■ Texto para análise
Por Antônio Roberto Gerin

FAROESTE CABOCO (108’), direção de René Sampaio, Brasil (2013), é um filme, como o próprio título revela, baseado na música homônima do Legião Urbana. E este é o primeiro motivo para se elogiar a proposta de produção do filme. É sempre um risco fazer um filme baseado em literatura clássica, e mais desafiador ainda é fazê-lo baseado na narrativa de uma música tão icônica para a nossa cultura, em particular para a cultura musical brasiliense. Não tem como não fazer as inevitáveis comparações. E pode-se afirmar que o filme resiste a elas.

Óbvio que quando se ouve Renato Russo expressar o encanto de João de Santo Cristo, bestificado ao chegar à Brasília, vindo de Salvador, quando ele sai da rodoviária e vê as luzes de natal e Renato canta “Meu Deus que cidade liiindaa!”, esperamos que o filme reproduza as mesmas sensações de encanto transmitidas pela interpretação de Renato Russo. A passividade do personagem João de Santo Cristo (o competente Fabrício Boliveira) olhando as luzes de natal pela janela do ônibus nos frustra, mas isto é apenas uma exigência de quem já está impregnado da sublime interpretação do vocalista do grupo.

O roteiro adaptado merece bons aplausos. Renato Russo, ao compor a narrativa, evidente, não tinha a preocupação de compor um roteiro cinematográfico, tampouco construir uma narrativa pura do ponto de vista formal. Portanto, os roteiristas tiveram que se virar nos trinta para alinhavar uma história com um peso dramático que se encaixasse na linguagem cinematográfica. Em alguns momentos, peca-se pela falta de um maior rigor narrativo, mas nada que comprometa o ritmo e a beleza do filme, cujo ponto alto é o momento do duelo.

Impossível não se lembrar dos inúmeros duelos a que já assistimos, mais precisamente o belo e demorado duelo (8min30s) de Era uma Vez no Oeste (1968), de Sérgio Leone, e o icônico duelo a três em O Bom, o Mal e o Feio, também de Sérgio Leone, que, aliás, adorava duelos, por isso caprichava. O duelo caboclo é mais enxuto, sem precisar recorrer a flashbacks para aumentar a tensão dramática. É rápido, objetivo e a estruturação do desfecho é crucial para o sucesso da cena, quando o covarde Jeremias (Felipe Abib) se aproveita da distração de João do Santo Cristo com a chegada de Maria Lúcia (Ísis Valverde) para ganhar o duelo. No faroeste tupiniquim, existe o ingrediente da covardia. Uma inovação.

■ Trecho de dados
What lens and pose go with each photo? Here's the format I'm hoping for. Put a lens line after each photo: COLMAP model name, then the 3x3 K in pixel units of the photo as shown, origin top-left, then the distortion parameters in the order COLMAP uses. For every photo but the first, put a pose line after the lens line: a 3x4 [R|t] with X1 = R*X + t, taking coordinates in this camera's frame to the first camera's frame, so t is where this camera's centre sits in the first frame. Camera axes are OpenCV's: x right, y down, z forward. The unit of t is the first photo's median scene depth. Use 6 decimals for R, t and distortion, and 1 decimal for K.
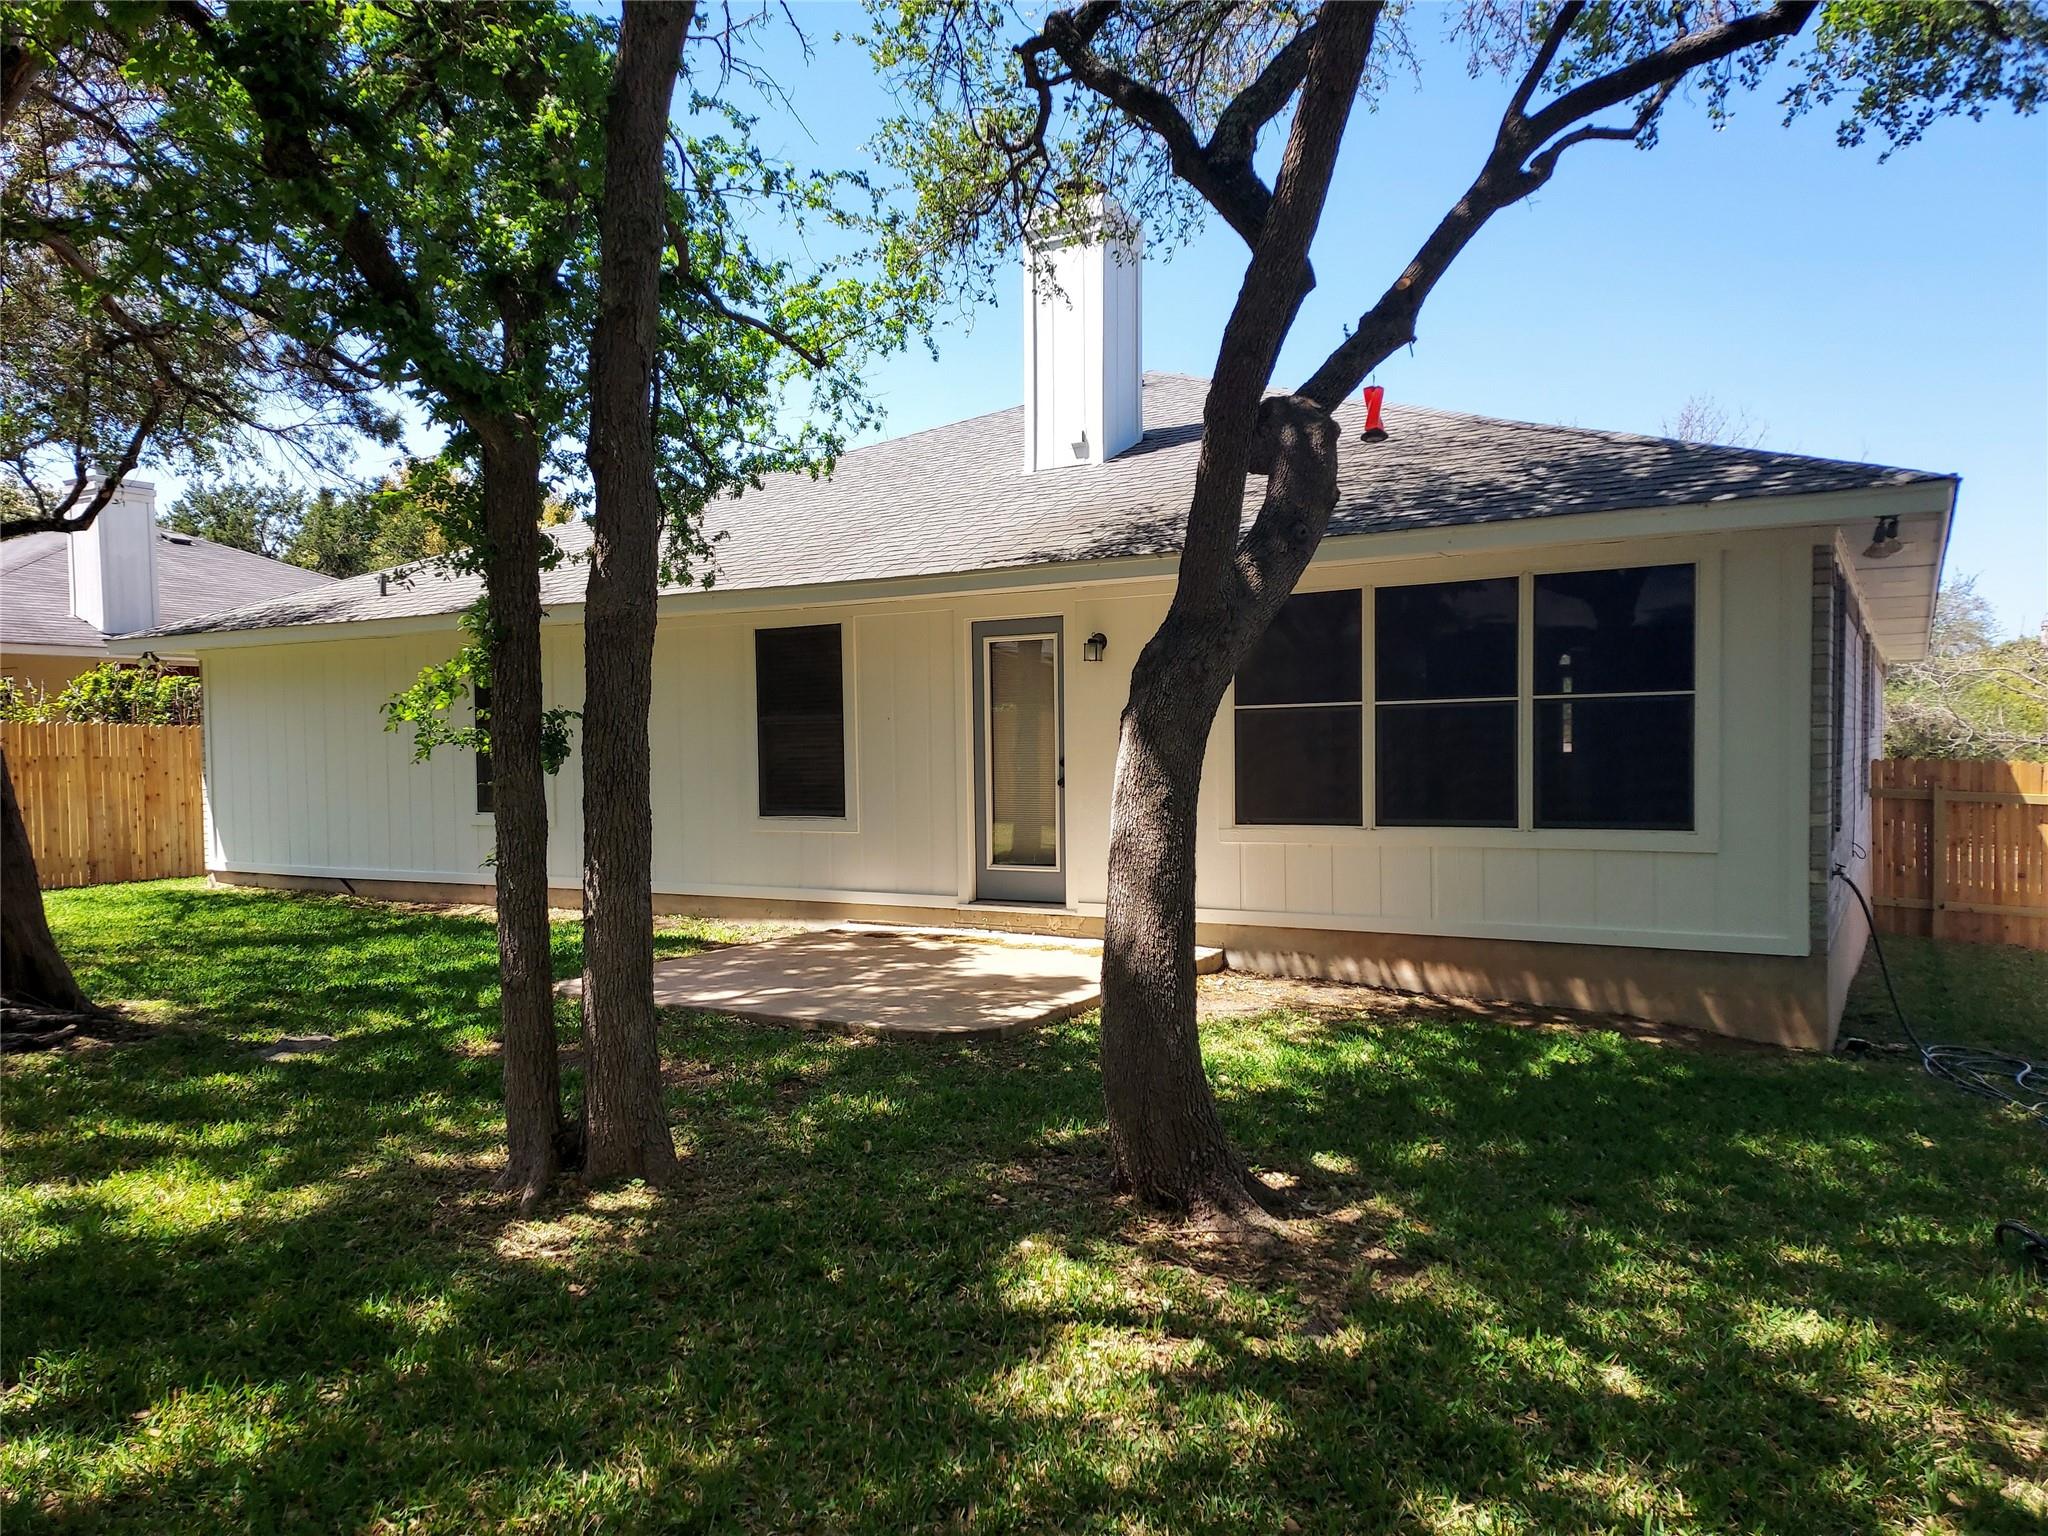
lens RADIAL K [[1439.9, 0, 1024.0], [0, 1439.9, 768.0], [0, 0, 1]] dist [0.056272, 0.000033]
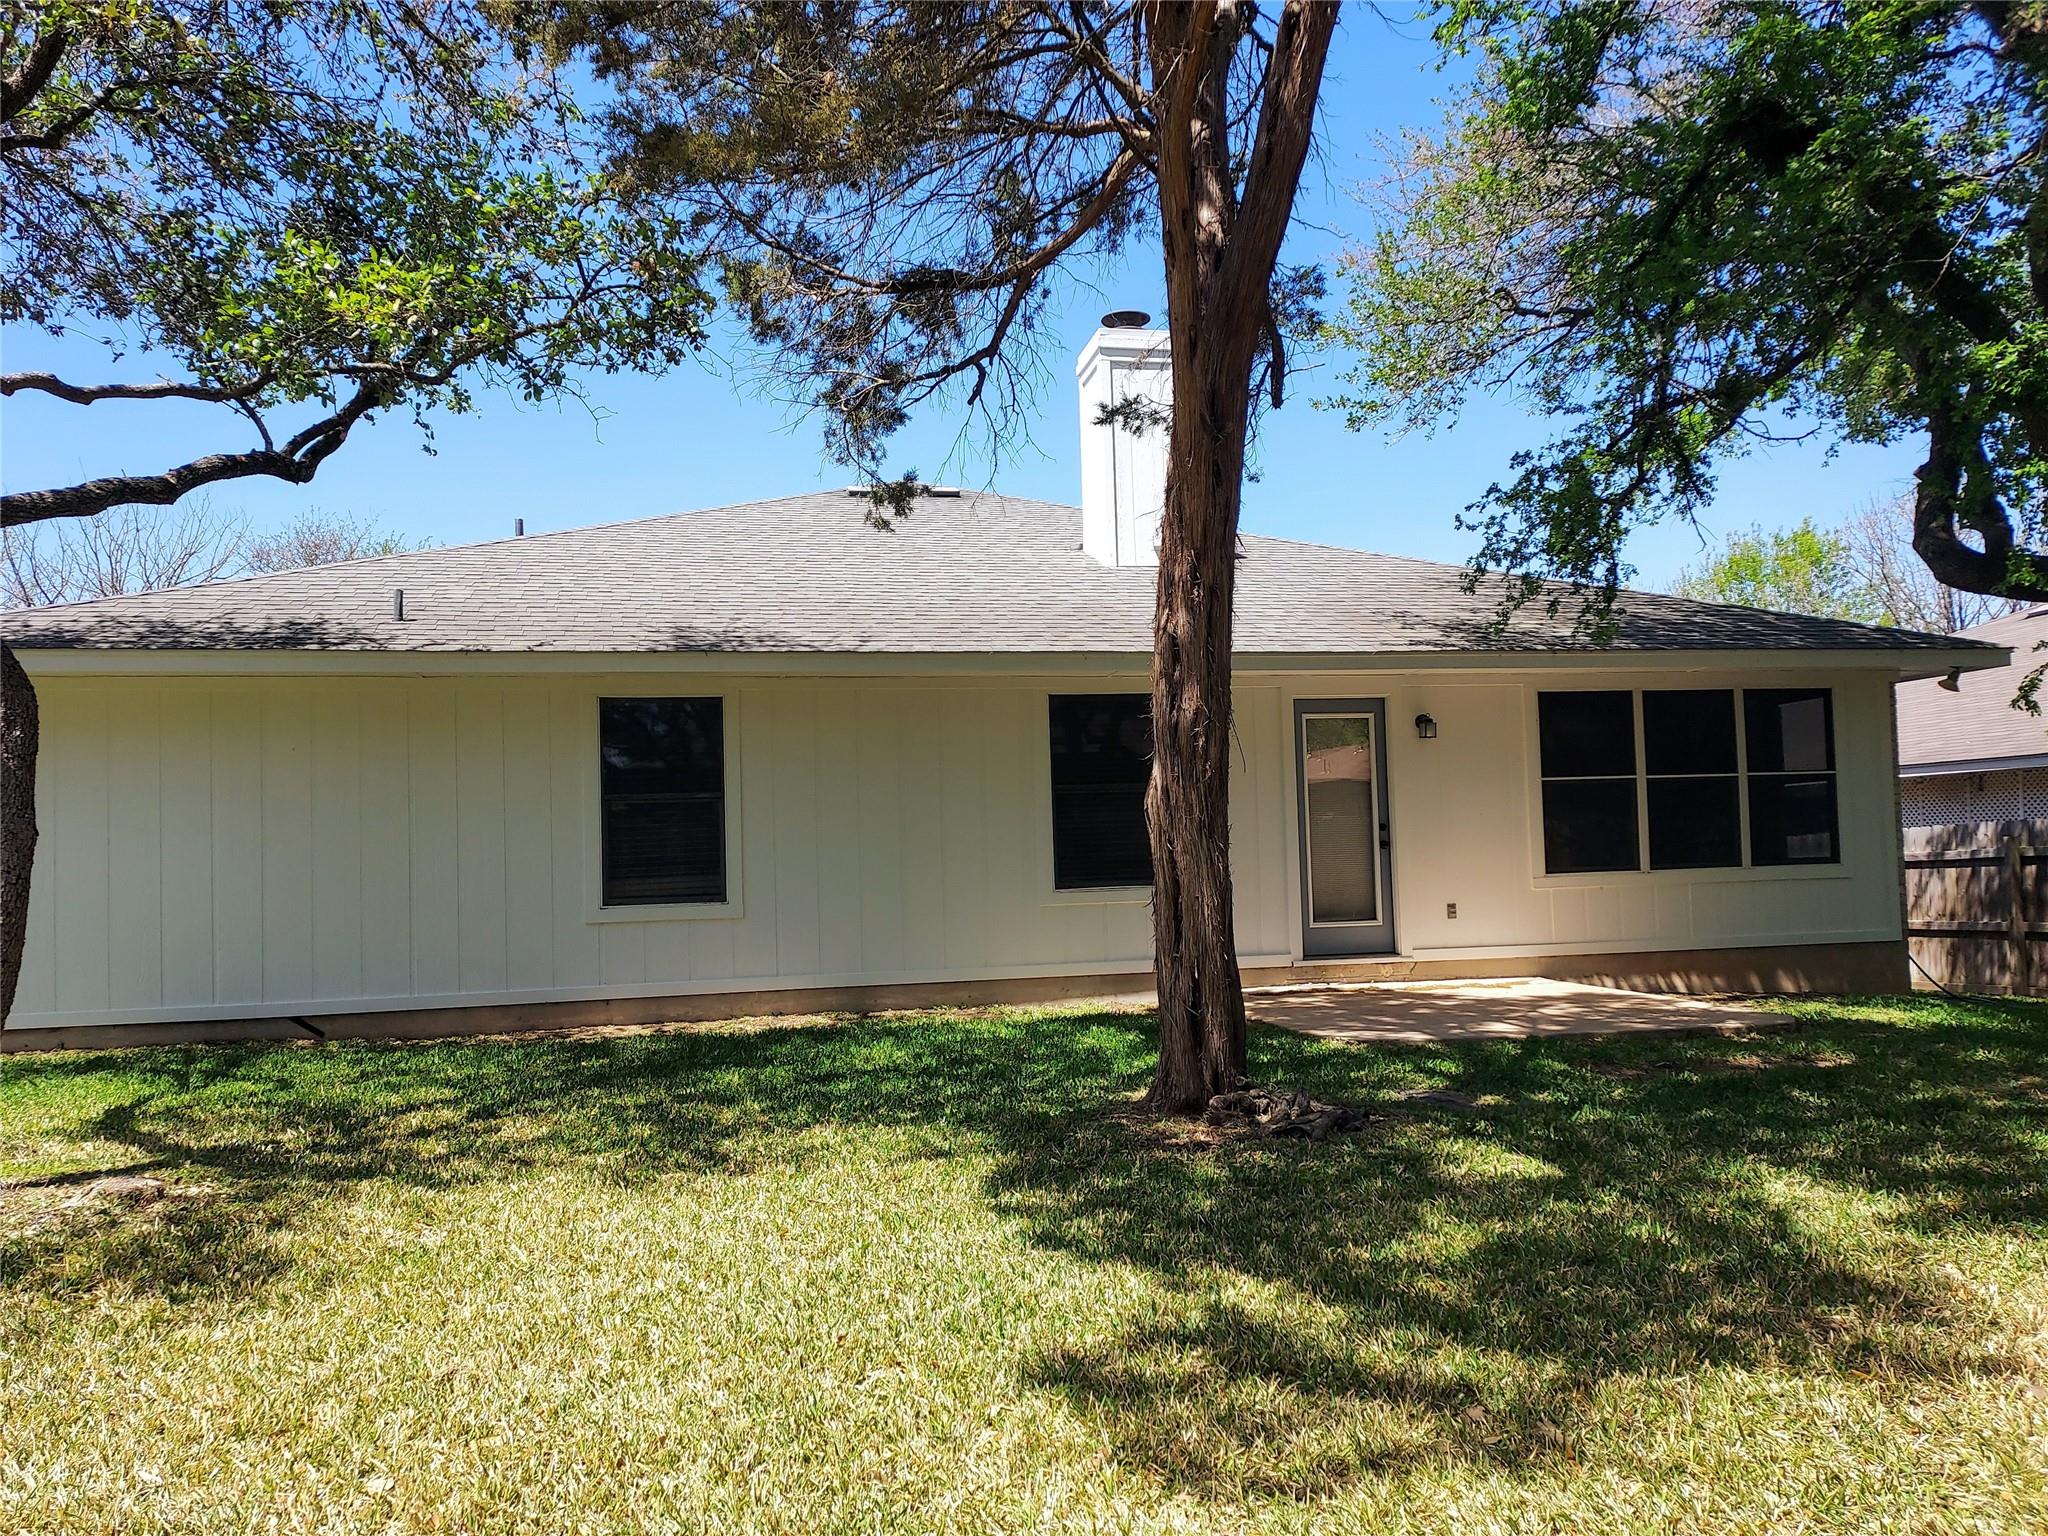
lens RADIAL K [[1439.9, 0, 1024.0], [0, 1439.9, 768.0], [0, 0, 1]] dist [0.056272, 0.000033]
pose [[0.740759, 0.029479, 0.671124, -0.954001], [0.028715, 0.996734, -0.075476, 0.027756], [-0.671157, 0.075180, 0.737493, 0.352105]]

■ Atividades
a - Transcreva da resenha o trecho que começa em "FAROESTE CABOCO (108’), direção" e segue até "resiste a elas.".
b - Responda com base na resenha:
(i) Quem dirigiu o filme?
(ii) Qual ator interpreta João de Santo Cristo?
(iii) Quanto tempo dura o duelo de Era uma Vez no Oeste?
A listagem é um material independente da resenha.

■ Respostas
a -
FAROESTE CABOCO (108’), direção de René Sampaio, Brasil (2013), é um filme, como o próprio título revela, baseado na música homônima do Legião Urbana. E este é o primeiro motivo para se elogiar a proposta de produção do filme. É sempre um risco fazer um filme baseado em literatura clássica, e mais desafiador ainda é fazê-lo baseado na narrativa de uma música tão icônica para a nossa cultura, em particular para a cultura musical brasiliense. Não tem como não fazer as inevitáveis comparações. E pode-se afirmar que o filme resiste a elas.

b -
(i) René Sampaio.
(ii) Fabrício Boliveira.
(iii) 8min30s.